◆ **Given exercise**
Reproduce the records from the first line up to and including the line with "norms: norms -> public", replacing "Subjects" with "Topics" and leaving everything else unchanged.
====== Available data
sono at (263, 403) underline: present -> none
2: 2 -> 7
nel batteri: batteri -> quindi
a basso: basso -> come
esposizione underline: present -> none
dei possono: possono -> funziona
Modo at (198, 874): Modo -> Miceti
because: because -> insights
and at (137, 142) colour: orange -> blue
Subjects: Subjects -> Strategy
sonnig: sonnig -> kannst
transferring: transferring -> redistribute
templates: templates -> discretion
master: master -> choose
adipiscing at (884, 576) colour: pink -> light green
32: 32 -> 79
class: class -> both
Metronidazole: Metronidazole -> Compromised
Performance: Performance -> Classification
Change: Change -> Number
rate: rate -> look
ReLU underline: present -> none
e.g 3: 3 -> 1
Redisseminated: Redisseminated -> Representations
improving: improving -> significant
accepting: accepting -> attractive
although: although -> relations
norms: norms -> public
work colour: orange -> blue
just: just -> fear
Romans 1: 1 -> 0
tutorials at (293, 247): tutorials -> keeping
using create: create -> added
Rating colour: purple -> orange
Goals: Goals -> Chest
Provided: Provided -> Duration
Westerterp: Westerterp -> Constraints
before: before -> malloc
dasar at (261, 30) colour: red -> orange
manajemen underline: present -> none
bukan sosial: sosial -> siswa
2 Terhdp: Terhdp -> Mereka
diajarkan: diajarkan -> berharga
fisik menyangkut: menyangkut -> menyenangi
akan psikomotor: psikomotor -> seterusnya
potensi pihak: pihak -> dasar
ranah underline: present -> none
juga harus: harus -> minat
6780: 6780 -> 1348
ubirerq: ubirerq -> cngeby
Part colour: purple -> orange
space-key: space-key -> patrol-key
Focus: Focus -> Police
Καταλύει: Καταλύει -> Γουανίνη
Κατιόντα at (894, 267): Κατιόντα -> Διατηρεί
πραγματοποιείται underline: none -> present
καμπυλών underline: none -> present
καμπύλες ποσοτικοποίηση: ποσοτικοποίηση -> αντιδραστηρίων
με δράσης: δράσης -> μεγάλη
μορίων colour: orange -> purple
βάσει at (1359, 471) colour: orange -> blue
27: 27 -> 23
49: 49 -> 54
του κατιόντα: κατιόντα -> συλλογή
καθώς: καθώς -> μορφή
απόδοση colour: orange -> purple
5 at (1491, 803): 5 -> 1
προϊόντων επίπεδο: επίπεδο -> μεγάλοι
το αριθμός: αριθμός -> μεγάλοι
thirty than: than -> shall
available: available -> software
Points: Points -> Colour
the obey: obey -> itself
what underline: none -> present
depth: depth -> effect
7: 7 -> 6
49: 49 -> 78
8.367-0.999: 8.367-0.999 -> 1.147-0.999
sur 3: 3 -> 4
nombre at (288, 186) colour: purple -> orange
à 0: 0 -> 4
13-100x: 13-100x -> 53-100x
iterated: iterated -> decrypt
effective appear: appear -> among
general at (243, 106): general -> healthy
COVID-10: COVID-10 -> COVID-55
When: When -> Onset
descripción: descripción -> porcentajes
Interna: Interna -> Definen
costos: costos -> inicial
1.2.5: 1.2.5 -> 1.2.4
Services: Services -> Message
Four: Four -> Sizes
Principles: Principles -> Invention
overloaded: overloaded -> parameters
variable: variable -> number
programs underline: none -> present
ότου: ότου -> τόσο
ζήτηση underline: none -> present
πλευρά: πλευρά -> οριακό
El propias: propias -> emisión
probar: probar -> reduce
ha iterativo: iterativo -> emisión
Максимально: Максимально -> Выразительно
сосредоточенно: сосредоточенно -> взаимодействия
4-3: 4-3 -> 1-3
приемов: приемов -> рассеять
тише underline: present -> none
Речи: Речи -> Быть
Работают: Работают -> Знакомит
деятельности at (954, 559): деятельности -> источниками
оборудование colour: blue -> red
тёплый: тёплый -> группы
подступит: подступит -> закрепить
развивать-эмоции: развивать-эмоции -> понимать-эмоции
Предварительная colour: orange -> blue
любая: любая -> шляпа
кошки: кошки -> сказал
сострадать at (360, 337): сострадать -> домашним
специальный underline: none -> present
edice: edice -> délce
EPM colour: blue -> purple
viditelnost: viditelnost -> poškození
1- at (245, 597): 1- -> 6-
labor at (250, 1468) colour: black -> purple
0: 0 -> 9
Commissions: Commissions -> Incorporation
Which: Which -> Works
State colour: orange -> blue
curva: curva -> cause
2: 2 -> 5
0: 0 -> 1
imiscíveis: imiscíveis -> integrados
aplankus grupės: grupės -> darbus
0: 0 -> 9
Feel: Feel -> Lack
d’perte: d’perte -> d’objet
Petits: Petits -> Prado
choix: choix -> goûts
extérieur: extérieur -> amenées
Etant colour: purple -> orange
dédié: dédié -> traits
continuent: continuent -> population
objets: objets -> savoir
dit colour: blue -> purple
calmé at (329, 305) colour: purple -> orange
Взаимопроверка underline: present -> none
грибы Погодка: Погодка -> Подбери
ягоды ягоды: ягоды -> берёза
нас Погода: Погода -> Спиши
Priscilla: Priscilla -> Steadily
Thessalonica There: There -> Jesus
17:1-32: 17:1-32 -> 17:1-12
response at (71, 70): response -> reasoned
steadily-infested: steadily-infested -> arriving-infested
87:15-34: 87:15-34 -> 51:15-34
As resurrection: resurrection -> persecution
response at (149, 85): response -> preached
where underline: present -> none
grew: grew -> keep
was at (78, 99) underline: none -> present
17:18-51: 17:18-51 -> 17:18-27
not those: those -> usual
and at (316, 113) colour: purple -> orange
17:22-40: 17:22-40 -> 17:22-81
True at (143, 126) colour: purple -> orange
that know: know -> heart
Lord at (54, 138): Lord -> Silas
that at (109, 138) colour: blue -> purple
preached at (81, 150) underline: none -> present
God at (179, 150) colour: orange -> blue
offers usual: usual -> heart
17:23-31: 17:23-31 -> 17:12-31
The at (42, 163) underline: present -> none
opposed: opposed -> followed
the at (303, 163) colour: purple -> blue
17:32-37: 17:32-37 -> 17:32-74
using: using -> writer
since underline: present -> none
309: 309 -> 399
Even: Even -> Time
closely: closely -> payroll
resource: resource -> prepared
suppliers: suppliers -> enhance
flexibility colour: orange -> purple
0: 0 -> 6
============
◆ **Response to the exercise**
sono at (263, 403) underline: present -> none
2: 2 -> 7
nel batteri: batteri -> quindi
a basso: basso -> come
esposizione underline: present -> none
dei possono: possono -> funziona
Modo at (198, 874): Modo -> Miceti
because: because -> insights
and at (137, 142) colour: orange -> blue
Topics: Topics -> Strategy
sonnig: sonnig -> kannst
transferring: transferring -> redistribute
templates: templates -> discretion
master: master -> choose
adipiscing at (884, 576) colour: pink -> light green
32: 32 -> 79
class: class -> both
Metronidazole: Metronidazole -> Compromised
Performance: Performance -> Classification
Change: Change -> Number
rate: rate -> look
ReLU underline: present -> none
e.g 3: 3 -> 1
Redisseminated: Redisseminated -> Representations
improving: improving -> significant
accepting: accepting -> attractive
although: although -> relations
norms: norms -> public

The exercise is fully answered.